We often drop and recreate Hive tables with new/recalculated data under same table names. However, after longer use I've found that fetching the data from these tables became broken: i.e., count(*) from that table estimates 2k rows, while export using beeline to csv returns >100k rows, most of which are NULL's at the end of the file. Usually, the problem does not repeat itself when trying to recreate the same tables under different names, but I don't think it's a good solution to create hundreds of tables ala table1, ..., table506 to be able to work with the file..
So my question: is there a fix for this? How can we be sure that dropping the old tables also drops the data?
When a table is dropped, the data in case of managed tables gets cleaned up. However for an external table only the metadata of the table is cleared and the data still persists as it is in its place. Could you please confirm if you are using managed or external table?

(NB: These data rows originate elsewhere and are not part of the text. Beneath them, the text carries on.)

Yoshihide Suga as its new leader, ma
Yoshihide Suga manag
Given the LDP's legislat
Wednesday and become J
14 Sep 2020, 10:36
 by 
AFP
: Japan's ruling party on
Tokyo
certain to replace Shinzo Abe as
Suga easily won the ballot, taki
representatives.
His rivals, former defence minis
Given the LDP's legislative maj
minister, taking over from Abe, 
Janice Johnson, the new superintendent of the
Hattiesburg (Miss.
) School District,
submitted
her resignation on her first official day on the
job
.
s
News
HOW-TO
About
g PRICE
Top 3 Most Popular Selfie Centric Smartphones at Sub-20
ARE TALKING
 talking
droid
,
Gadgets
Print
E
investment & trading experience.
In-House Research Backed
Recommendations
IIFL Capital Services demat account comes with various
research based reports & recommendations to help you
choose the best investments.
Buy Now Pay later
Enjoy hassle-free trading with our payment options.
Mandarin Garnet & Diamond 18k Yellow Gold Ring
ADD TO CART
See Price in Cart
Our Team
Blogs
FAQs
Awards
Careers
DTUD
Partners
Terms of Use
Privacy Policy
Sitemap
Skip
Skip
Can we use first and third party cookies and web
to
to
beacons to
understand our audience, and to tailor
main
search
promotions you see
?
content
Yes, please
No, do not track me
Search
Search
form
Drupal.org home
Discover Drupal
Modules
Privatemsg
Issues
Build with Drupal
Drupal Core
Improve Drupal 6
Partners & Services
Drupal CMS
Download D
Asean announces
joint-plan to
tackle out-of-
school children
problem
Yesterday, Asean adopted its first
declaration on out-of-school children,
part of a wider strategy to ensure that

As far as I know, the table is not external, it is created by joining multiple other tables. What worries me is that dropping the table takes like 0.5 sec, so it is not obvious that the data is deleted so quickly (haven't checked to make sure yet, to be honest). Further, there were cases when repeating the same select * .. > output.csv (from beeline) returned different number rows! Those extra rows were made of NULL's, that's why I'm guessing that it doesn't manage leftover files well.
Lastly, some of the tables, used in constructing the join, are made in pySpark with the following manner:
sqlContext.sql('DROP TABLE IF EXISTS database.example_table_fromPy')
sqlContext.sql("CREATE TABLE database.example_table_fromPy STORED AS ORC as select * from pivoted_temp")
I'm wondering, whether the file structure imposed by python (or something like that) may be incompatible with hive tables?